What are Quarterly Income Preferred Securities (QUIPS)?

Quarterly income preferred securities (QUIPS) are hybrid, preferred-stock-like securities issued by Goldman, Sachs & Co.

How Do Quarterly Income Preferred Securities (QUIPS) Work?

QUIPS are shares of preferred stock issued by a special purpose foreign or domestic LLC. The LLC is usually a wholly owned subsidiary of a U.S. parent corporation.

The LLC loans the proceeds to the parent. The parent receives the proceeds and pays interest to the LLC, which uses the money to pay quarterly dividends to QUIPS holders. Because the LLC is a partnership, the full amount of the interest payments has to flow through to the QUIPS holders.

QUIPS typically have maturities of 30-50 years and par values of about $25. In some cases, the issuer can extend the maturity.

QUIPS are usually listed on an exchange, and they trade like preferred stock.

Why Do Quarterly Income Preferred Securities (QUIPS) Matter?

QUIPS are essentially subordinated debt issued by the parent, but they look like preferred stock.
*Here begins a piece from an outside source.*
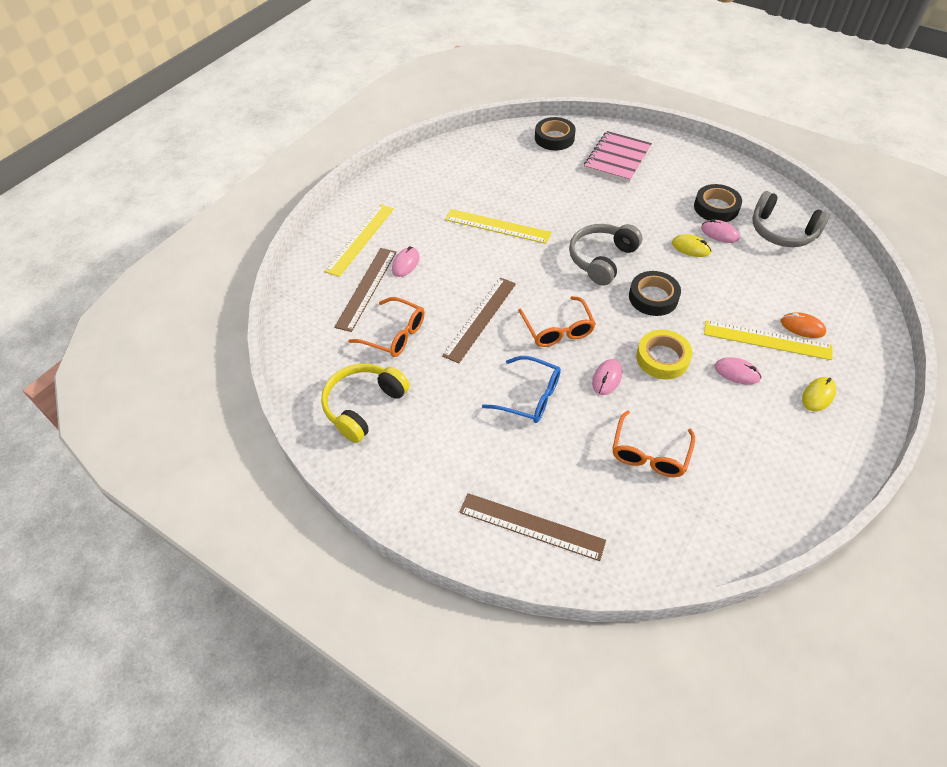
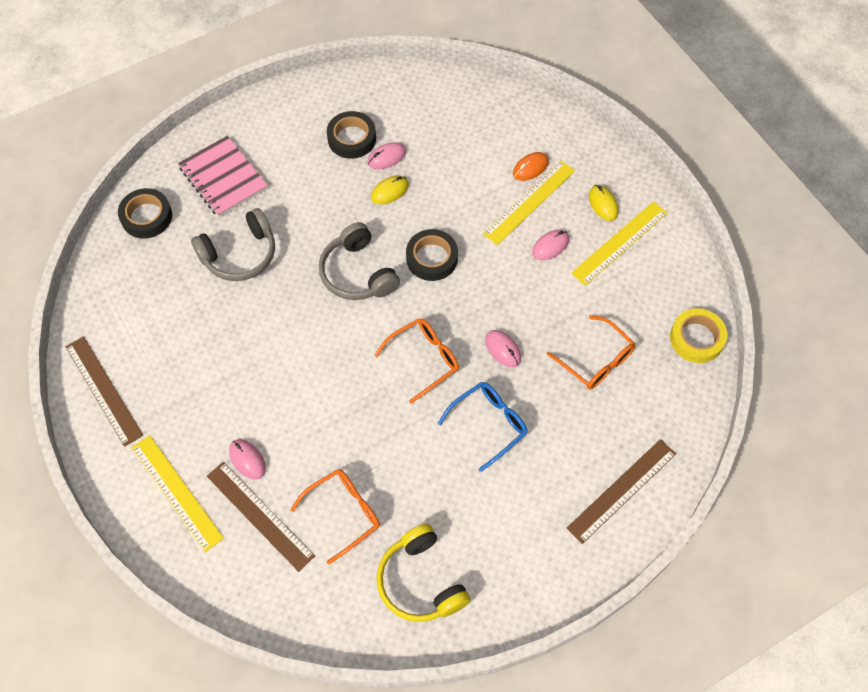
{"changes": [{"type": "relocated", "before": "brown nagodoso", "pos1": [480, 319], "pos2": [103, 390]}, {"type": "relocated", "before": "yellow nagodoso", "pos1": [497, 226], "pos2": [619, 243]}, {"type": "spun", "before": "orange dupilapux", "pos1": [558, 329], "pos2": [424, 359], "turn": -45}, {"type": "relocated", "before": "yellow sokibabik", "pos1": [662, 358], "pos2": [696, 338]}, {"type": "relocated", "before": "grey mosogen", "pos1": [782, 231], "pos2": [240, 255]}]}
However, because the parent is technically getting a loan from its subsidiary, it gets to deduct the interest payments on its tax return.

It is important to note that the issuer can suspend or defer its dividends—even though they are actually interest payments—and not trigger default. For investors, this adds risk. Also, the structure doesn't raise the parent's debt levels and thus doesn't jeopardize its debt ratios.